Inaccurate Information

Inadequate or incomplete information impacts the quality of decision-making. All organizations need to gather and validate the information needed for business decisions to be made. Accurate information is dependent upon good and appropriate measurement, as we have said; it also relies upon building relationships with business units, customers, and suppliers. These relationships will provide a channel of communication concerning business strategy and tactics, customer needs, service and performance requirements, demand patterns and volumetrics, market intelligence, and technical capabilities.

Risk of Taking, or Failing to Take, Opportunities

Risk is normally seen as something to be avoided due to the possible negative consequences, but risks may also present opportunities. For example, underserved market spaces and unfulfilled demand are risks to be avoided, but they can also be exploited. The service portfolio can be mapped to an underlying portfolio of risks that are to be managed. When service management is effective, services in the catalog and pipeline represent opportunities to create value for customers and capture value for stakeholders.

Implementing strategies often requires changes to the service portfolio, which means managing associated risks. Decisions about risk need to be balanced so that potential benefits outweigh the costs to address the risk. Developing a new service might be risky if it is unsuccessful, but there is also the possibility that it could achieve major benefits. The organization needs to take risks but limit exposure to an acceptable level.

Design Risks

There is a risk that services fail to deliver the expected utility benefits; poor design causes poor performance. For example, a change in the pattern of demand for a service could reduce its utility if it has not been designed to be scalable.

Service design should ensure that opportunities and resources are not wasted. Good service design processes and methods reduce the risk of failure by ensuring that the service can deliver the necessary performance and also tolerate limited variations. Good designs also ensure that services are economical and flexible so that they can adapt to changing requirements without a major redesign.

Operational Risks

There are two levels of risk that must be considered from a service management perspective. Both need to be considered because they interact with each other:

• Risks faced by the business and the business services it uses
• Risks to the IT services that underpin the business and its processes

Service transition should filter and negate these risks, and service operation should be able to convert risks into opportunities. Procedures in transition must be robust enough to resist demands for early delivery of a new capability without the agreed level of warranty, which could lead to tensions when the service falls below the agreed quality. Value to customers is realized in the service operation stage of the lifecycle when actual demand for services arrives. Warranty commitments require every unit of demand to be met with a unit of capacity that is available, secure, and continuous.

→ ASSIGNED TASK A:
Answer these questions using the text on service management risks.
(i) Besides good and appropriate measurement, what does accurate information rely upon?
(ii) In which stage of the lifecycle is value to customers realized?
(iii) What could reduce a service's utility if the service has not been designed to be scalable?
→ ASSIGNED TASK B:
Write out the text on service management risks from "Design Risks" to "to be scalable.", replacing "scalable" with "elastic".

→ EXERCISE DATA:
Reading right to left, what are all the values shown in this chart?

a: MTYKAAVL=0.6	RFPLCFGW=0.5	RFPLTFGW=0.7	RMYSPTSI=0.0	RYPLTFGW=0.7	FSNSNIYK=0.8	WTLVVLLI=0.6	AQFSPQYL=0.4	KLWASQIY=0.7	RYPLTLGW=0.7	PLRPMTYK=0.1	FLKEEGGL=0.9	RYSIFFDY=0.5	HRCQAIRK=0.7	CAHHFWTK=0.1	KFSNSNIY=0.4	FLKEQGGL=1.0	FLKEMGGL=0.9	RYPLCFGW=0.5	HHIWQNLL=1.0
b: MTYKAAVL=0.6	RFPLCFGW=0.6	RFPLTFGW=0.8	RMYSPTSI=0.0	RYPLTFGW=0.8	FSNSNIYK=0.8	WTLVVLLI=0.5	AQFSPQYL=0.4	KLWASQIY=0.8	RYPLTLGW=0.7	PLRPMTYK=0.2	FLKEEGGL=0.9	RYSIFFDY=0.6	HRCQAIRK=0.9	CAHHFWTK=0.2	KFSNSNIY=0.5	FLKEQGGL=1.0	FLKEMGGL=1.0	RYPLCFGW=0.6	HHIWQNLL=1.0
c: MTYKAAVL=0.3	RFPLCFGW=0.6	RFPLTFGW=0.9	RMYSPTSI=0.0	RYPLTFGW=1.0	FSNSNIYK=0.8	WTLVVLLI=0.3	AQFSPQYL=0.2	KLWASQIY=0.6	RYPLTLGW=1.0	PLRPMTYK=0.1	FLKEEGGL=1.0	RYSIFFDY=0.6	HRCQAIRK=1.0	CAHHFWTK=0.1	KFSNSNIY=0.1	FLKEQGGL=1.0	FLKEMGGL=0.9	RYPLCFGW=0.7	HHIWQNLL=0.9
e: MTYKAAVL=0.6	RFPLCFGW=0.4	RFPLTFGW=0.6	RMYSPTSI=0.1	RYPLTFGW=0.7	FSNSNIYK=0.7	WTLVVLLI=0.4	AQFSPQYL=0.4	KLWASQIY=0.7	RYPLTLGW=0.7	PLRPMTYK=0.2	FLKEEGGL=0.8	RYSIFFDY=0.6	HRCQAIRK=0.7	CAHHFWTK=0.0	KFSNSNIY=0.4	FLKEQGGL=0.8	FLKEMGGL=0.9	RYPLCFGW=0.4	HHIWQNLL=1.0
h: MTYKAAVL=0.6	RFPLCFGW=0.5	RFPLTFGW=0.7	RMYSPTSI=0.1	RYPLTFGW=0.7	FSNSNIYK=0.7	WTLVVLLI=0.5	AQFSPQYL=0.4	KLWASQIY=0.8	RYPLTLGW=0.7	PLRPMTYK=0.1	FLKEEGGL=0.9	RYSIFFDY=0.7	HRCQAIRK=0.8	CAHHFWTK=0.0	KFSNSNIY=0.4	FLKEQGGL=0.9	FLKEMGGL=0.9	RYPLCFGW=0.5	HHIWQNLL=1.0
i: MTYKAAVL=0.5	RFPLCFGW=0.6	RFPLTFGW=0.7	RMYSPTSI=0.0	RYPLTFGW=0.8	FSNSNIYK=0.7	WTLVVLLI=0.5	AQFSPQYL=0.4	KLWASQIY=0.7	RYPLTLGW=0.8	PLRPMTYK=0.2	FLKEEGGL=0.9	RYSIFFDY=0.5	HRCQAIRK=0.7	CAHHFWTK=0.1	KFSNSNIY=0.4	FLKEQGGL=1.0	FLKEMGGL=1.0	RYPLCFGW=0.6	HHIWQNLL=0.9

→ EXPECTED OUTPUT A:
(i) Building relationships with business units, customers, and suppliers.
(ii) The service operation stage, when actual demand for services arrives.
(iii) A change in the pattern of demand for the service.

→ EXPECTED OUTPUT B:
Design Risks

There is a risk that services fail to deliver the expected utility benefits; poor design causes poor performance. For example, a change in the pattern of demand for a service could reduce its utility if it has not been designed to be elastic.